PUNCAKJAYA PAPUA- bekasitoday.com– Aparat gabungan TNI bersama RSUD Mulia dan Palang Merah Indonesia (PMI) Kabupaten Puncak Jaya bergerak cepat melaksanakan evakuasi medis terhadap para korban tindak kekerasan yang diduga dilakukan oleh Kelompok Kriminal Bersenjata (KKB) pimpinan Legagak Telengeng (LT).
Evakuasi Darurat dari Distrik Sinak
Para korban berhasil dievakuasi dari wilayah Distrik Sinak menuju pusat penanganan medis di Kabupaten Puncak Jaya. Aksi kekerasan tersebut memicu kepanikan massal, memaksa warga setempat meninggalkan rumah mereka untuk mengungsi.
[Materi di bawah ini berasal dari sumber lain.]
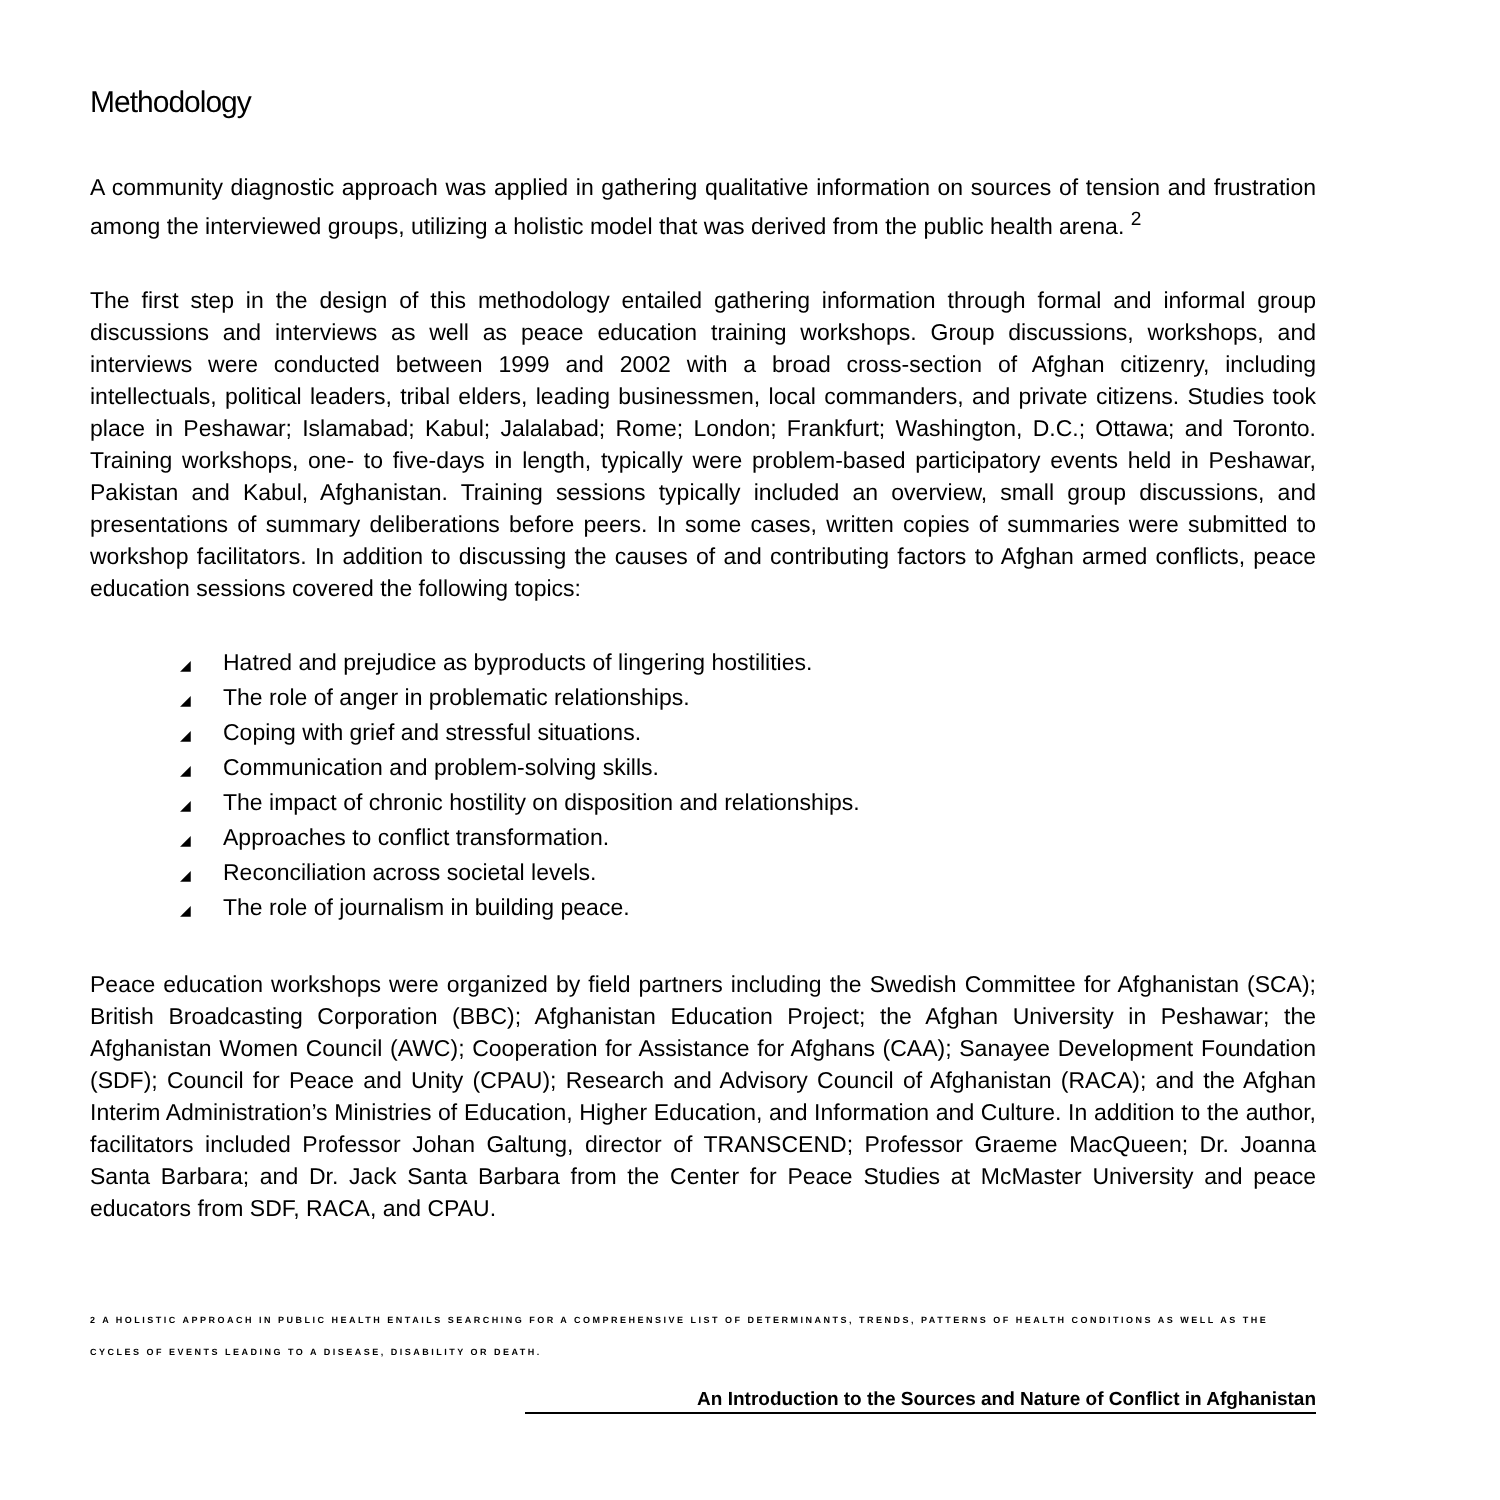Methodology
A community diagnostic approach was applied in gathering qualitative information on sources of tension and frustration among the interviewed groups, utilizing a holistic model that was derived from the public health arena. <sup>2</sup>
The first step in the design of this methodology entailed gathering information through formal and informal group discussions and interviews as well as peace education training workshops. Group discussions, workshops, and interviews were conducted between 1999 and 2002 with a broad cross-section of Afghan citizenry, including intellectuals, political leaders, tribal elders, leading businessmen, local commanders, and private citizens. Studies took place in Peshawar; Islamabad; Kabul; Jalalabad; Rome; London; Frankfurt; Washington, D.C.; Ottawa; and Toronto. Training workshops, one- to five-days in length, typically were problem-based participatory events held in Peshawar, Pakistan and Kabul, Afghanistan. Training sessions typically included an overview, small group discussions, and presentations of summary deliberations before peers. In some cases, written copies of summaries were submitted to workshop facilitators. In addition to discussing the causes of and contributing factors to Afghan armed conflicts, peace education sessions covered the following topics:
◢ Hatred and prejudice as byproducts of lingering hostilities.
◢ The role of anger in problematic relationships.
◢ Coping with grief and stressful situations.
◢ Communication and problem-solving skills.
◢ The impact of chronic hostility on disposition and relationships.
◢ Approaches to conflict transformation.
◢ Reconciliation across societal levels.
◢ The role of journalism in building peace.
Peace education workshops were organized by field partners including the Swedish Committee for Afghanistan (SCA); British Broadcasting Corporation (BBC); Afghanistan Education Project; the Afghan University in Peshawar; the Afghanistan Women Council (AWC); Cooperation for Assistance for Afghans (CAA); Sanayee Development Foundation (SDF); Council for Peace and Unity (CPAU); Research and Advisory Council of Afghanistan (RACA); and the Afghan Interim Administration’s Ministries of Education, Higher Education, and Information and Culture. In addition to the author, facilitators included Professor Johan Galtung, director of TRANSCEND; Professor Graeme MacQueen; Dr. Joanna Santa Barbara; and Dr. Jack Santa Barbara from the Center for Peace Studies at McMaster University and peace educators from SDF, RACA, and CPAU.
2 A HOLISTIC APPROACH IN PUBLIC HEALTH ENTAILS SEARCHING FOR A COMPREHENSIVE LIST OF DETERMINANTS, TRENDS, PATTERNS OF HEALTH CONDITIONS AS WELL AS THE CYCLES OF EVENTS LEADING TO A DISEASE, DISABILITY OR DEATH.
An Introduction to the Sources and Nature of Conflict in Afghanistan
Personel TNI melakukan pengawalan langsung terhadap warga, termasuk perempuan dan anak-anak, guna memastikan keselamatan selama perjalanan menuju wilayah aman.
Korban Luka-Luka
Salah satu korban berinisial NK berhasil dibawa ke RSUD Mulia di Jalan Trans Papua, Distrik Mulia. NK mengalami luka sobek pada kaki kanan, namun dalam kondisi sadar dan kini menjalani perawatan intensif.
Pada pukul 13.55 WIT, tim gabungan kembali mengevakuasi empat korban tambahan dalam keadaan selamat. Mereka terdiri dari seorang ibu berinisial AT yang mengalami luka di leher dan jari, serta tiga anak:
– DW (3 tahun): luka pada urat dan kaki kanan
– AW (5 tahun): luka pada dada kanan
– OW (6 tahun): luka pada siku kanan
Seluruh korban kini dalam penanganan medis di RSUD Mulia dengan pendampingan aparat TNI dan Polri.
Pendampingan Trauma dan Keamanan
Pihak keluarga memberikan pendampingan penuh kepada korban yang masih mengalami trauma berat. Untuk menjaga ketenangan dan kelancaran proses pemulihan, keluarga meminta agar pihak-pihak yang tidak berkepentingan tidak mendekati area perawatan.
Aparat keamanan tetap bersiaga di sekitar fasilitas medis dan wilayah pengungsian untuk mengantisipasi potensi ancaman lanjutan. Langkah ini dilakukan guna memastikan pelayanan kesehatan bagi warga korban konflik di Distrik Sinak berjalan optimal.(Tim).